Does this scenario capture your use case? 
If not, what should I change?

Thanks,
Tina

Comment 3 Tina Fitzgerald 2016-02-03 23:48:46 UTC
The behavior differs in my environment using build: 5.5.0.13.20151201120956_653c0d4

Can you provide the following:
1. The build number using configure -> about.
2. Where did you get the tenant object logged in the "init" method referenced above? Can you provide a copy of that method?

Comment 5 mkanoor 2016-02-04 23:07:28 UTC
The reason that the user is switched to admin during retirement is because the logged in user's group doesn't contain the service owner's group.
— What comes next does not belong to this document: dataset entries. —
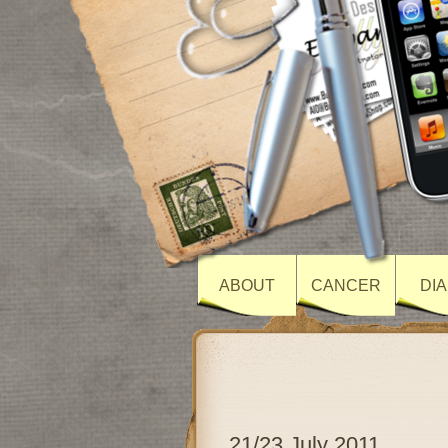
ABOUT
CANCER
DI
21/23 July 2011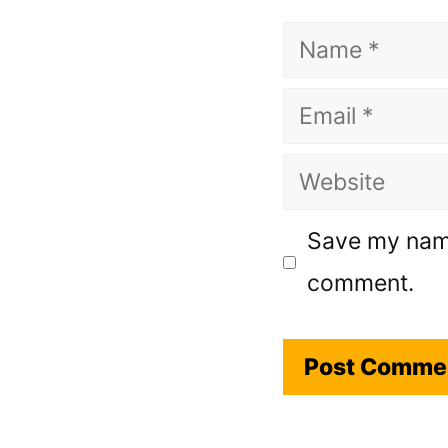
Name
Email
Website
Save my name,
comment.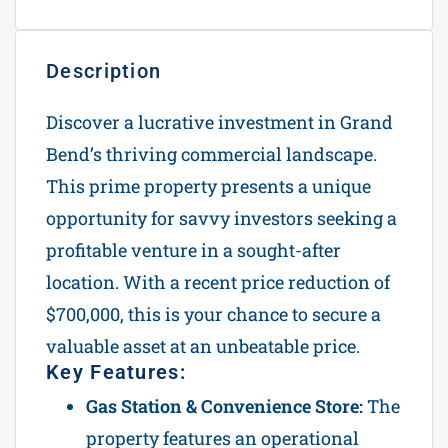
Description
Discover a lucrative investment in Grand
Bend’s thriving commercial landscape.
This prime property presents a unique
opportunity for savvy investors seeking a
profitable venture in a sought-after
location. With a recent price reduction of
$700,000, this is your chance to secure a
valuable asset at an unbeatable price.
Key Features:
Gas Station & Convenience Store:
The
property features an operational
gas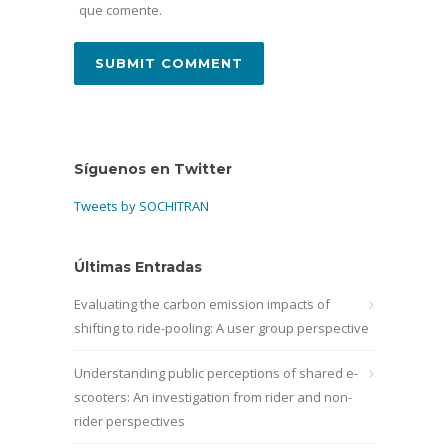
que comente.
Síguenos en Twitter
Tweets by SOCHITRAN
Últimas Entradas
Evaluating the carbon emission impacts of
shifting to ride-pooling: A user group perspective
Understanding public perceptions of shared e-
scooters: An investigation from rider and non-
rider perspectives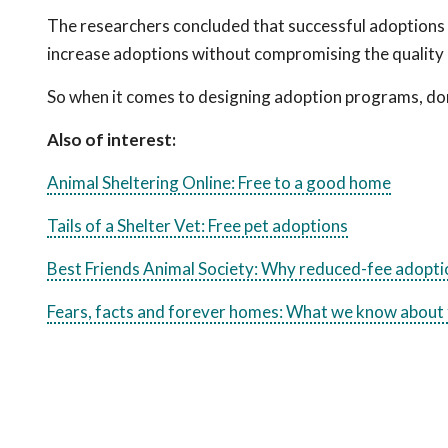
The researchers concluded that successful adoptions
increase adoptions without compromising the quality of
So when it comes to designing adoption programs, don’t
Also of interest:
Animal Sheltering Online: Free to a good home
Tails of a Shelter Vet: Free pet adoptions
Best Friends Animal Society: Why reduced-fee adopt
Fears, facts and forever homes: What we know about 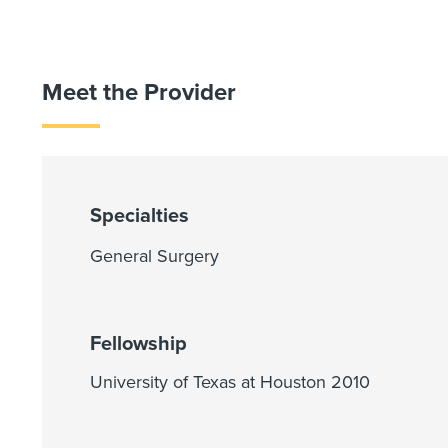
Meet the Provider
Specialties
General Surgery
Fellowship
University of Texas at Houston 2010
When the service provision starts the ids are
:user_id=>1000000000004, :miq_group_id=>1000000000056, :tenant_id=>1000000000002

Then there is a customer method which seems to be changing the tenant on the service.
The method is /Gcloud/Cloud/Orchestration/Provisioning/StateMachines/Methods/setServiceIdentity

This method has a log line which states that changing the tenant
<AEMethod setserviceidentity> Set service tenant id to 1000000000018

The Service gets provisioned and the identity of the service is changed to
evm_owner_id: 1000000000004, miq_group_id: 1000000000095, tenant_id: 1000000000018


The provisioning started with tenant_id of 1000000000002 and was changed to 
1000000000018
And also the group is changed.

Changing of the group this way causes the retirement to run as admin.
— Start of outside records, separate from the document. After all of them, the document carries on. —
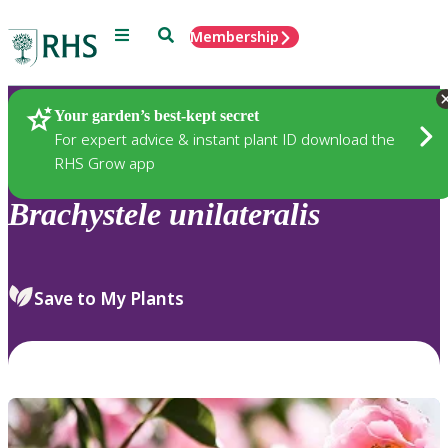
Menu
Search
Membership
Home
Plants
Your garden’s best-kept secret
For expert advice & instant plant ID download the
RHS Grow app
Brachystele
unilateralis
Save to My Plants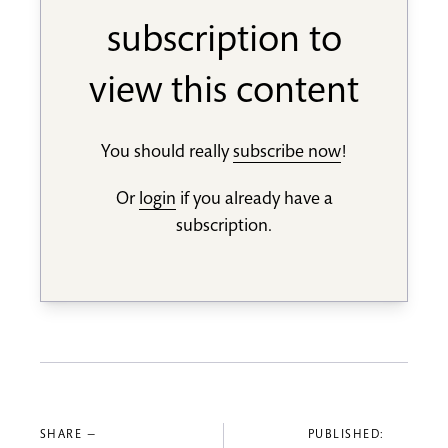
subscription to
view this content
You should really
subscribe now
!
Or
login
if you already have a
subscription.
SHARE —
PUBLISHED: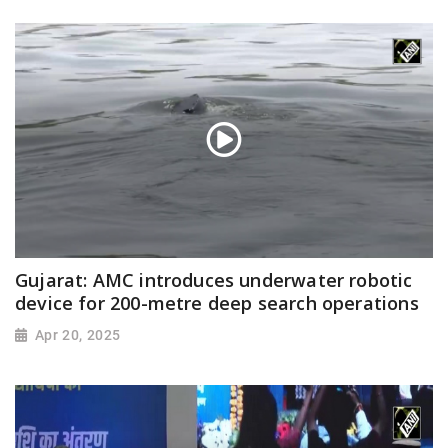
Gujarat: AMC introduces underwater robotic
device for 200-metre deep search operations
Apr 20, 2025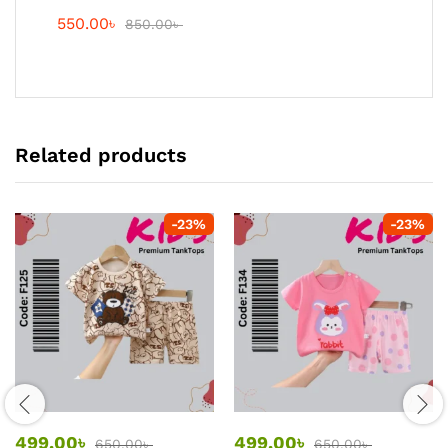
550.00
৳
850.00
৳
Related products
-
23
%
-
23
%
499.00
৳
499.00
৳
650.00
৳
650.00
৳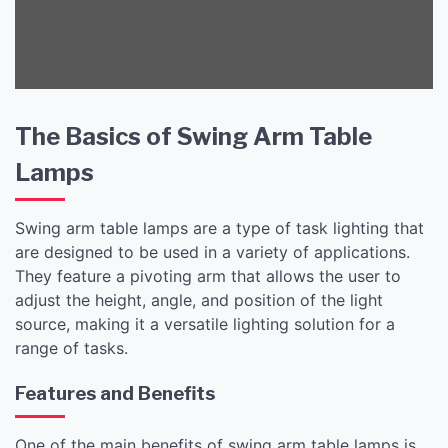
The Basics of Swing Arm Table
Lamps
Swing arm table lamps are a type of task lighting that
are designed to be used in a variety of applications.
They feature a pivoting arm that allows the user to
adjust the height, angle, and position of the light
source, making it a versatile lighting solution for a
range of tasks.
Features and Benefits
One of the main benefits of swing arm table lamps is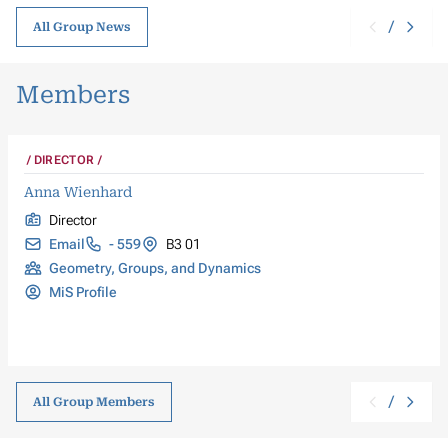
/
All Group News
Members
DIRECTOR
Anna Wienhard
Director
Email
- 559
B3 01
Geometry, Groups, and Dynamics
MiS Profile
/
All Group Members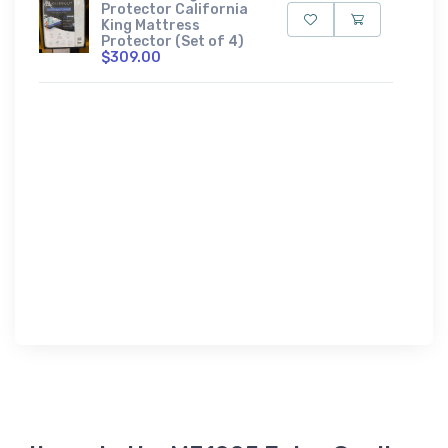
Protector California
King Mattress
Protector (Set of 4)
$309.00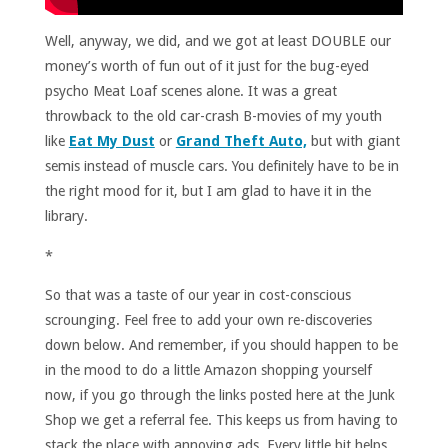
Well, anyway, we did, and we got at least DOUBLE our
money’s worth of fun out of it just for the bug-eyed
psycho Meat Loaf scenes alone. It was a great
throwback to the old car-crash B-movies of my youth
like
Eat My Dust
or
Grand Theft Auto,
but with giant
semis instead of muscle cars. You definitely have to be in
the right mood for it, but I am glad to have it in the
library.
*
So that was a taste of our year in cost-conscious
scrounging. Feel free to add your own re-discoveries
down below. And remember, if you should happen to be
in the mood to do a little Amazon shopping yourself
now, if you go through the links posted here at the Junk
Shop we get a referral fee. This keeps us from having to
stack the place with annoying ads. Every little bit helps.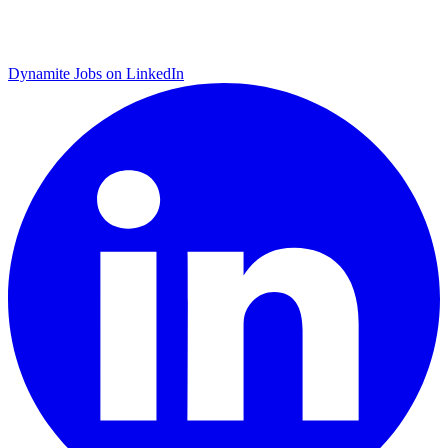
Dynamite Jobs on LinkedIn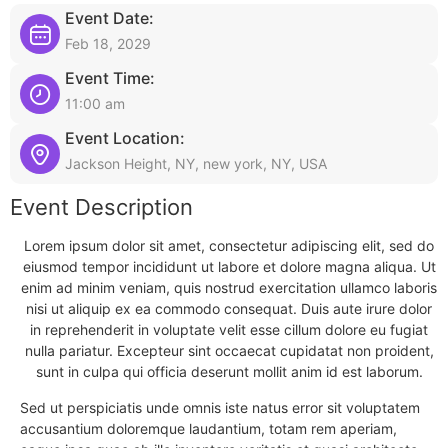
Event Date:
Feb 18, 2029
Event Time:
11:00 am
Event Location:
Jackson Height, NY, new york, NY, USA
Event Description
Lorem ipsum dolor sit amet, consectetur adipiscing elit, sed do
eiusmod tempor incididunt ut labore et dolore magna aliqua. Ut
enim ad minim veniam, quis nostrud exercitation ullamco laboris
nisi ut aliquip ex ea commodo consequat. Duis aute irure dolor
in reprehenderit in voluptate velit esse cillum dolore eu fugiat
nulla pariatur. Excepteur sint occaecat cupidatat non proident,
sunt in culpa qui officia deserunt mollit anim id est laborum.
Sed ut perspiciatis unde omnis iste natus error sit voluptatem
accusantium doloremque laudantium, totam rem aperiam,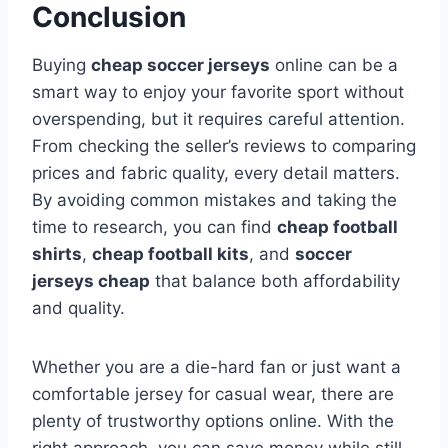
Conclusion
Buying
cheap soccer jerseys
online can be a
smart way to enjoy your favorite sport without
overspending, but it requires careful attention.
From checking the seller’s reviews to comparing
prices and fabric quality, every detail matters.
By avoiding common mistakes and taking the
time to research, you can find
cheap football
shirts
,
cheap football kits
, and
soccer
jerseys cheap
that balance both affordability
and quality.
Whether you are a die-hard fan or just want a
comfortable jersey for casual wear, there are
plenty of trustworthy options online. With the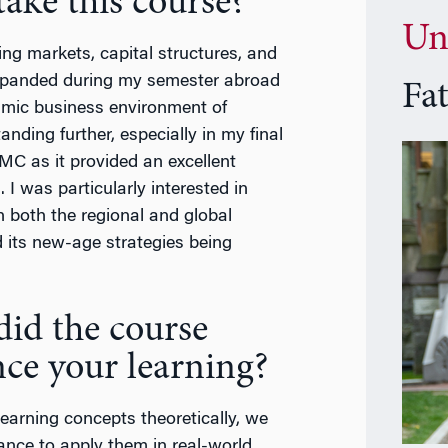
ake this course?
Un
ng markets, capital structures, and
 expanded during my semester abroad
Fa
amic business environment of
ding further, especially in my final
MC as it provided an excellent
 I was particularly interested in
n both the regional and global
nd its new-age strategies being
id the course
ce your learning?
learning concepts theoretically, we
ance to apply them in real-world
Can we get some more details from the customer if they are trying to change the service tenant, group during provisioning.
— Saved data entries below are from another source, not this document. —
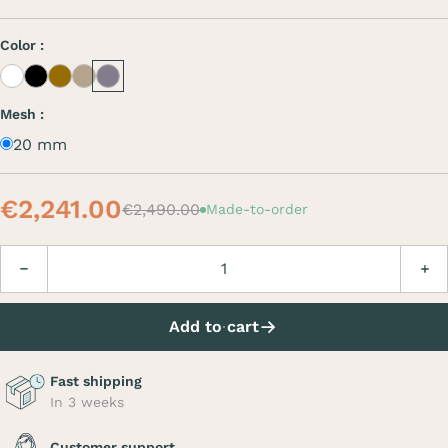
Color :
White
Black
Café
Beige
Grey
Mesh :
20 mm
€2,241.00
€2,490.00
Made-to-order
Quantity
Decrease
Incre
Add to cart
Fast shipping
In 3 weeks
Customer support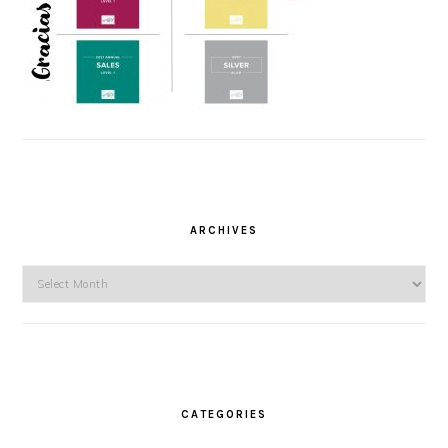
ARCHIVES
Archives
CATEGORIES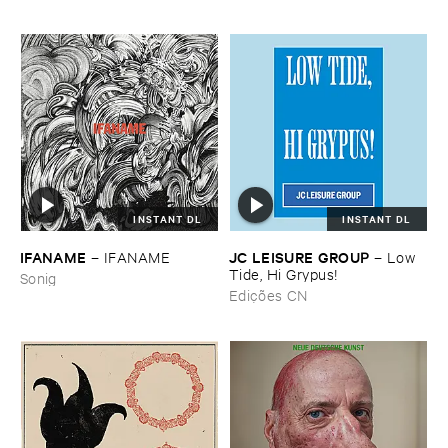
INSTANT DL
INSTANT DL
IFANAME
JC ​LEISURE ​GROUP
–
IFANAME
–
Low ​
Tide, ​Hi ​Grypus!
Sonig
Edições CN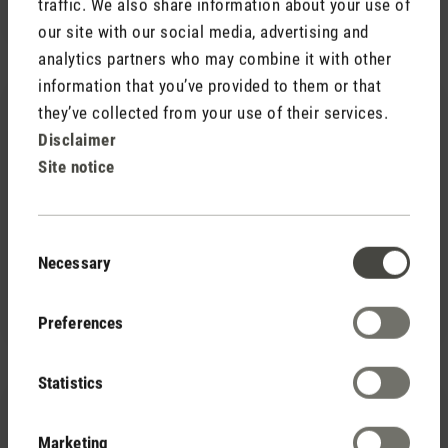
traffic. We also share information about your use of
our site with our social media, advertising and
analytics partners who may combine it with other
information that you’ve provided to them or that
they’ve collected from your use of their services.
Disclaimer
Site notice
(0)
Average rating of 5 out of 5 stars
Consent
Necessary
Selection
Fragrance pin Red Jasmine
7,90 €
Preferences
Statistics
Marketing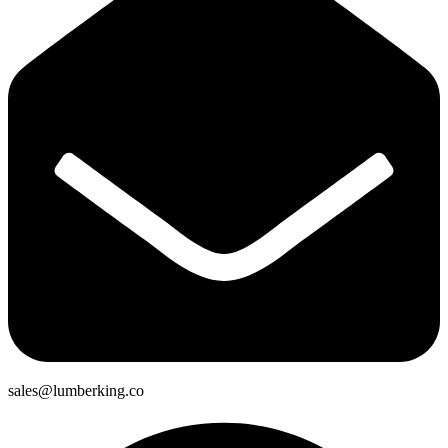
sales@lumberking.co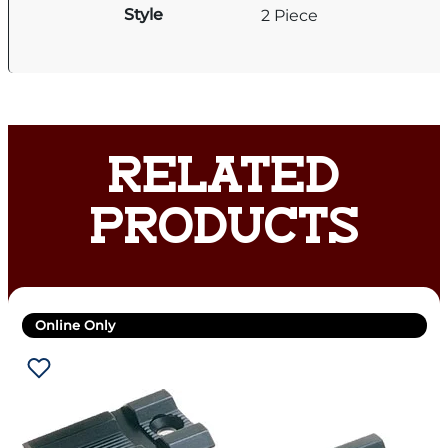
Style
2 Piece
RELATED
PRODUCTS
Online Only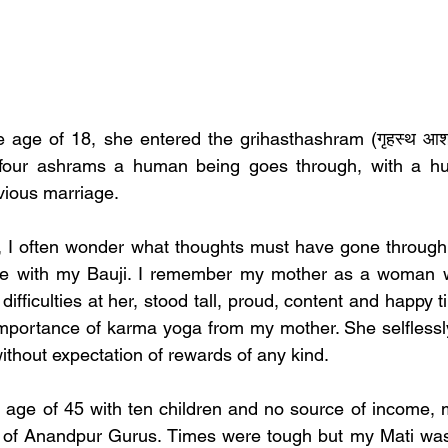
le age of 18, she entered the grihasthashram (गृहस्थ आश्
e four ashrams a human being goes through, with a h
vious marriage.  
y, I often wonder what thoughts must have gone through
e with my Bauji. I remember my mother as a woman who
difficulties at her, stood tall, proud, content and happy til
he importance of karma yoga from my mother. She selflessl
ithout expectation of rewards of any kind. 
 age of 45 with ten children and no source of income, 
i of Anandpur Gurus. Times were tough but my Mati was t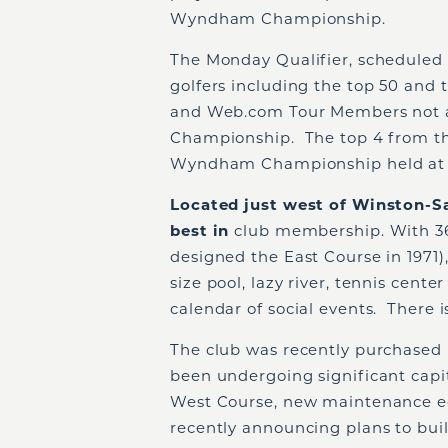
Wyndham Championship.
The Monday Qualifier, scheduled f
golfers including the top 50 and 
and Web.com Tour Members not 
Championship. The top 4 from th
Wyndham Championship held at S
Located just west of Winston-S
best in
club membership. With 36 
designed the East Course in 1971)
size pool, lazy river, tennis cente
calendar of social events. There 
The club was recently purchased i
been undergoing significant cap
West Course, new maintenance e
recently announcing plans to bui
The user should be part of these groups if the user shouldn't get swapped with 'admin'

Comment 6 Felix Dewaleyne 2016-02-11 10:47:35 UTC
(In reply to mkanoor from comment #5)
> The reason that the user is switched to admin during retirement is because
> the logged in user's group doesn't contain the service owner's group.
> 
> When the service provision starts the ids are
> :user_id=>1000000000004, :miq_group_id=>1000000000056,
> :tenant_id=>1000000000002
> 
> Then there is a customer method which seems to be changing the tenant on the
> service.
> The method is
> /Gcloud/Cloud/Orchestration/Provisioning/StateMachines/Methods/
> setServiceIdentity
> 
> This method has a log line which states that changing the tenant
> <AEMethod setserviceidentity> Set service tenant id to 1000000000018
> 
> The Service gets provisioned and the identity of the service is changed to
> evm_owner_id: 1000000000004, miq_group_id: 1000000000095, tenant_id:
> 1000000000018
> 
> 
> The provisioning started with tenant_id of 1000000000002 and was changed to 
> 1000000000018
> And also the group is changed.
> 
> Changing of the group this way causes the retirement to run as admin.
> 
> Can we get some more details from the customer if they are trying to change
> the service tenant, group during provisioning.
> 
> The user should be part of these groups if the user shouldn't get swapped
> with 'admin'

thanks, that effectively was the problem and thanks to your update the case has been resolved! 

I'm creating https://access.redhat.com/solutions/2158341 to cover this problem, maybe you can help me expand it further?

Comment 7 Tina Fitzgerald 2016-02-11 20:12:02 UTC
Hi Felix,

We added some content to your solution article. 

This is an important issue and we'd like to better understand how the customer modified the values and how they resolved the issue. Can you give us more detail about the customer environment? Could we have a copy of the setserviceidentity automate method?